> **Work task**
The required copy runs from the first line of the material through the line containing "index pip: (267, 134)", exactly as written and without pictures.

(Task material Opens)

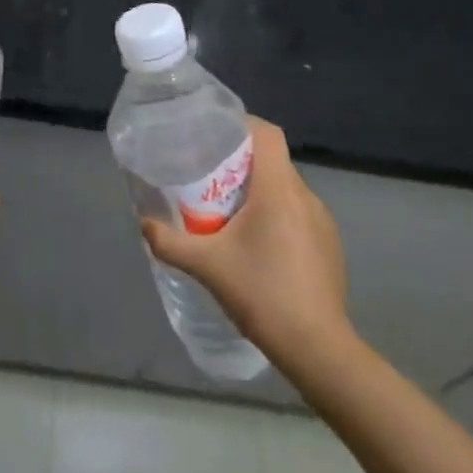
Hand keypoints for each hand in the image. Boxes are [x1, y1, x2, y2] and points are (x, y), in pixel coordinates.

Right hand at [141, 117, 351, 369]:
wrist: (317, 347)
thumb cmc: (262, 294)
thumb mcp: (207, 266)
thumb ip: (170, 242)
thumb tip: (143, 223)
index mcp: (279, 190)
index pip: (267, 134)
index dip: (242, 125)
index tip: (214, 135)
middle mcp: (305, 196)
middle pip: (272, 161)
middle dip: (240, 164)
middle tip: (209, 179)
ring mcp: (322, 221)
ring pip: (285, 189)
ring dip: (258, 192)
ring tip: (229, 214)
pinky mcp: (329, 245)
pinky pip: (298, 214)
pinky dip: (276, 216)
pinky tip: (258, 246)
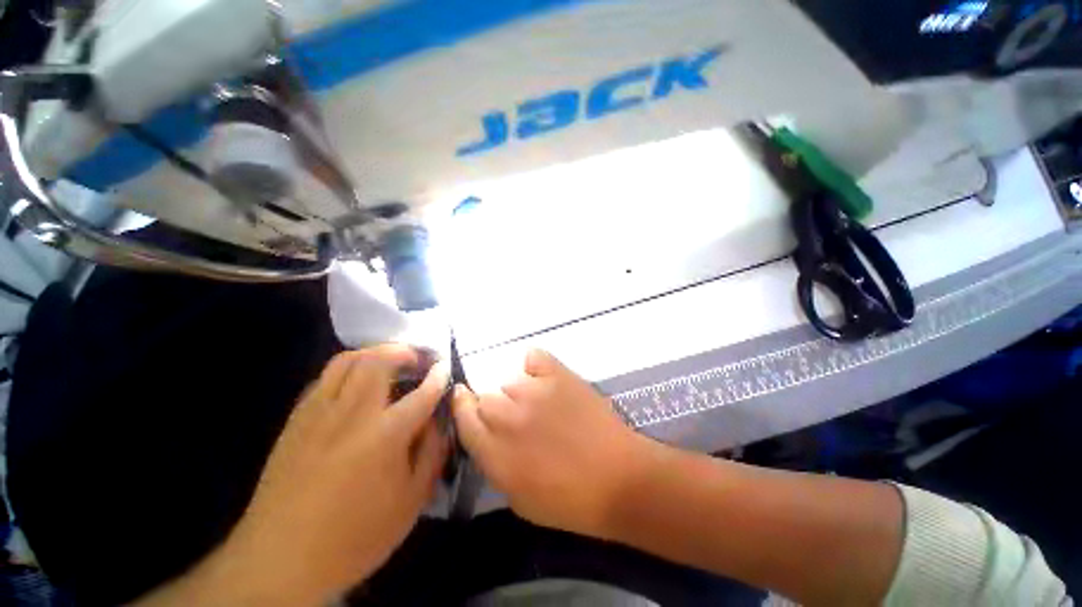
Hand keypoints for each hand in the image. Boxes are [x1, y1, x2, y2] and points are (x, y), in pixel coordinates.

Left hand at [178, 345, 449, 604]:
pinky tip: (354, 386)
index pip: (422, 393)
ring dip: (373, 353)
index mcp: (385, 435)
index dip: (438, 376)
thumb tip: (438, 422)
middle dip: (403, 351)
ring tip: (387, 361)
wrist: (281, 559)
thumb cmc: (355, 535)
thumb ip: (432, 454)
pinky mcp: (297, 420)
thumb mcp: (411, 502)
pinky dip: (347, 371)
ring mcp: (319, 414)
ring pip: (346, 361)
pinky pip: (325, 379)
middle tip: (415, 358)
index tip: (444, 367)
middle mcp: (352, 414)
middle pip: (378, 362)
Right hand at [452, 349, 650, 537]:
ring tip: (541, 404)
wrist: (620, 478)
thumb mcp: (519, 499)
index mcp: (496, 453)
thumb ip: (495, 463)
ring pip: (510, 380)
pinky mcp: (559, 375)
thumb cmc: (570, 500)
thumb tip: (487, 435)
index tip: (465, 399)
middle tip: (516, 417)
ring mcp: (535, 392)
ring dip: (519, 392)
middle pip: (485, 397)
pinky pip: (534, 357)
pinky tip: (543, 376)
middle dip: (495, 407)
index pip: (464, 419)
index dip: (462, 406)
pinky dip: (535, 366)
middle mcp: (509, 418)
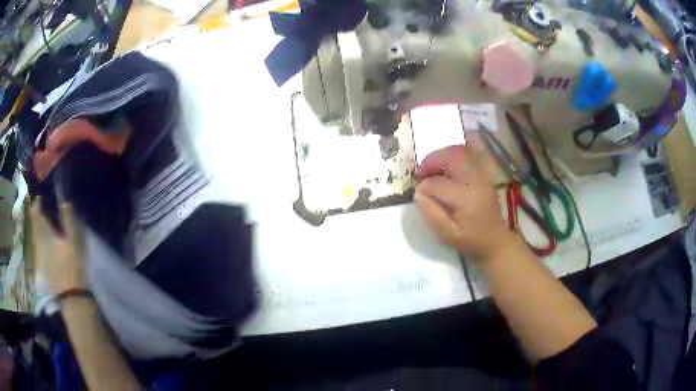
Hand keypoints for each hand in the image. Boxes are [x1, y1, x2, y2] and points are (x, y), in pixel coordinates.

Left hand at [30, 200, 86, 293]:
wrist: (72, 296)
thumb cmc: (73, 265)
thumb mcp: (74, 240)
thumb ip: (68, 217)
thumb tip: (63, 196)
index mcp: (44, 233)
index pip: (36, 211)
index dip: (38, 199)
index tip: (42, 192)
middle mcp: (38, 241)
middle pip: (34, 221)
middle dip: (37, 211)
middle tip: (42, 203)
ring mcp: (39, 254)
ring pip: (35, 232)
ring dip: (38, 223)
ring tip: (44, 218)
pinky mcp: (43, 264)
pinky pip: (38, 243)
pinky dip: (40, 236)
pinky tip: (46, 237)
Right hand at [415, 142, 513, 261]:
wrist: (494, 240)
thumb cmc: (470, 240)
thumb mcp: (447, 234)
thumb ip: (431, 212)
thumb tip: (419, 192)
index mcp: (465, 197)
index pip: (437, 183)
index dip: (424, 187)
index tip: (418, 194)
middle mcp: (475, 180)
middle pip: (451, 157)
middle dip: (432, 161)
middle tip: (421, 172)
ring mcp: (481, 175)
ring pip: (460, 152)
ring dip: (442, 156)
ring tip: (432, 168)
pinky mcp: (484, 174)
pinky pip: (469, 155)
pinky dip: (454, 155)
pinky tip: (447, 166)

(Task material Closes)

> **Expected answer**
Hand keypoints for each hand in the image. Boxes are [x1, y1, x2, y2] and points are (x, y), in pixel coordinates.

Right hand at [141, 117, 351, 369]:
wrist: (317, 347)
thumb cmc: (262, 294)
thumb mcp: (207, 266)
thumb ip: (170, 242)
thumb tip: (143, 223)
index mcp: (279, 190)
index pip: (267, 134)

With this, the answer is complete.